» **Try it**:
All lines from the one with "254 669 53.59" through the final line below are to be reproduced exactly; omit the others.

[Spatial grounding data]

::::::::::

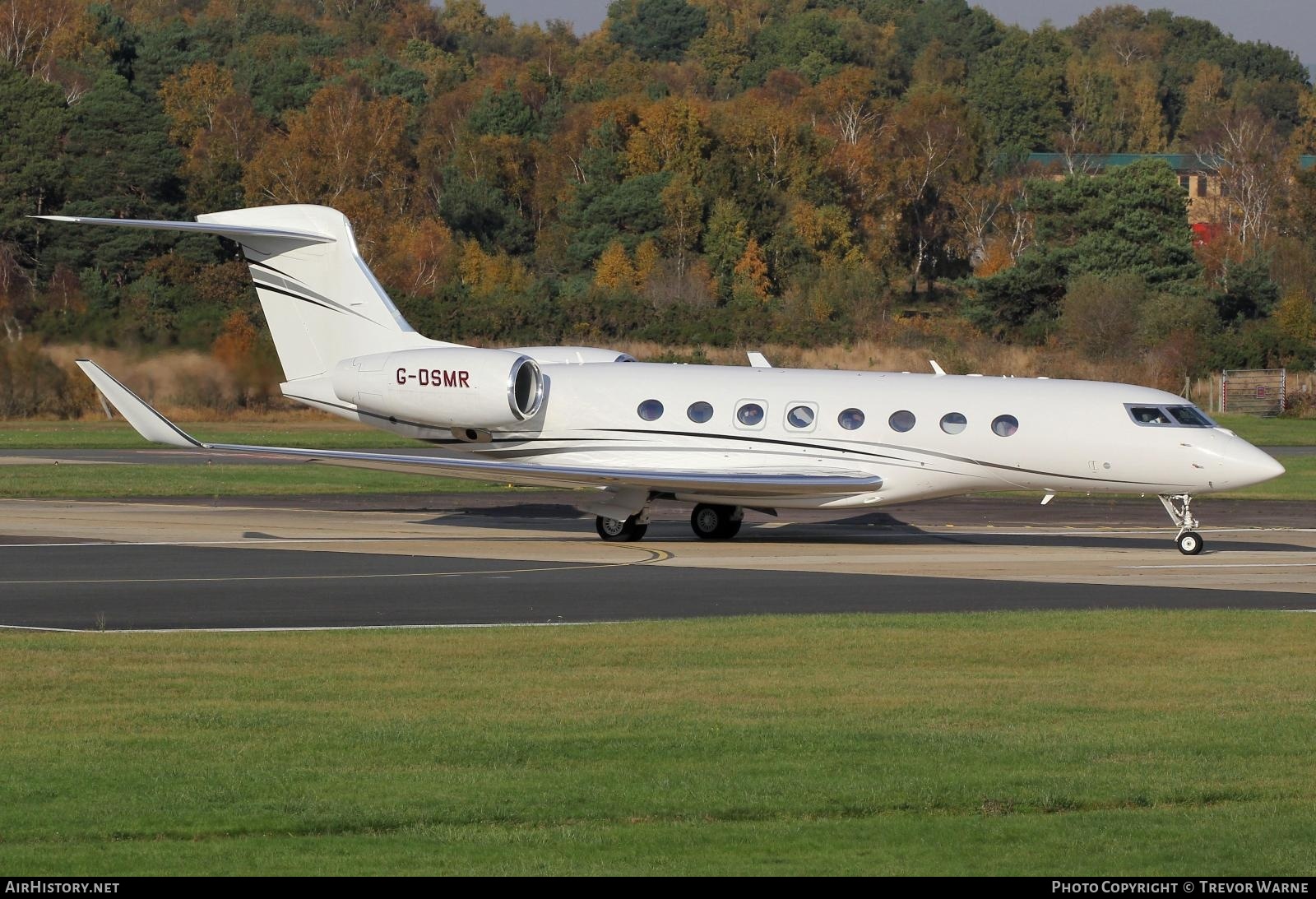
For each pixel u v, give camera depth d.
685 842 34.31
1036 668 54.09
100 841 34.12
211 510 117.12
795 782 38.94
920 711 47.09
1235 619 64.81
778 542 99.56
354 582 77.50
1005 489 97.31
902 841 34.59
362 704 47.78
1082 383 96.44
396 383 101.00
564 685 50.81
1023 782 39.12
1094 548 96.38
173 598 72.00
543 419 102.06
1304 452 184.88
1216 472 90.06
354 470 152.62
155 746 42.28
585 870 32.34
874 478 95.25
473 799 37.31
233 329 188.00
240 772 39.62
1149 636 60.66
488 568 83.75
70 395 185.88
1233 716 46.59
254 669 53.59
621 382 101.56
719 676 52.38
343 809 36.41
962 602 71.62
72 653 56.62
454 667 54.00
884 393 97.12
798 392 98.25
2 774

::::::::::

» **Solution below**:
254 669 53.59
621 382 101.56
719 676 52.38
343 809 36.41
962 602 71.62
72 653 56.62
454 667 54.00
884 393 97.12
798 392 98.25
2 774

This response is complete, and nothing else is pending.